The city of Boulder released its annual Drinking Water Quality Report on Tuesday.

The report is a yearly snapshot on various chemical levels in the city’s drinking water. It also provides insight on the behind-the-scenes aspects of the drinking water, from where it’s sourced to explaining that certain substances are found in the water at safe levels. Barker Reservoir, North Boulder Creek and Carter Lake are among the city’s sources of drinking water.

The report shows there were no levels of substances that violated government standards. However, there were three non-health-based violations.

The first violation stems from the documentation of chlorine levels at different measuring points at the Betasso Water Treatment Plant.

Chlorine residual is continuously measured in treated water with online instrumentation and verified through lab analysis. On four separate dates, the lab verification readings differed by a “greater than allowable margin,” according to the report.

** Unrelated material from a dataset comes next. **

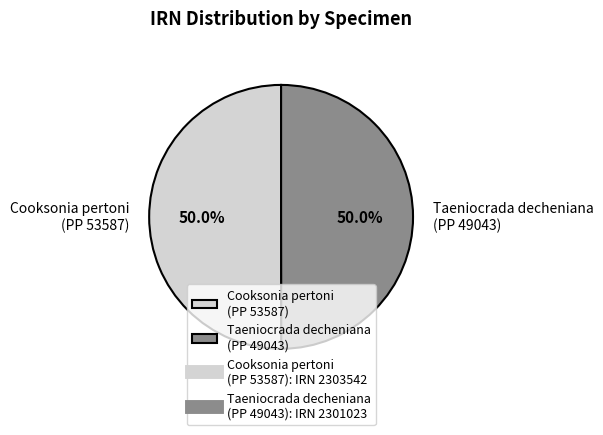

What is the ratio of the value at Taeniocrada decheniana (PP 49043) to the value at Cooksonia pertoni (PP 53587)?

1.0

The chlorine levels met regulatory requirements but staff “did not adequately document the steps taken to resolve the discrepancies per state regulations,” according to the report, which later said the violation was resolved as of November 2024 and staff have improved procedures for verifying discrepancies to prevent similar issues in the future.

Another violation was related to how the amount of particles in drinking water, or turbidity, was monitored. The report states turbidity was not measured at a compliance point for 18 hours — longer than allowable timeframe — due to a power failure that impacted the 63rd Street Water Treatment Plant, though downstream measurements showed that turbidity levels were within regulatory limits in this span.

The report states the city corrected the issue and updated a process to improve backup power to avoid issues in the future, and that the issue was resolved as of October 2024.The final violation was an “inadequate backflow prevention and cross-connection control program,” according to the report. In this case, an uncontrolled cross-connection control program means that its possible reverse flow of water leads to contamination from private properties. Backflow prevention mechanisms can keep this from happening.

“In 2024, property owners failed to install five backflow assemblies by state-mandated deadlines. This occurred without the city obtaining approvals for extensions, as required by a state policy change in late 2023. All five of the previously uncontrolled cross connections have been resolved as of November 2024,” the report says.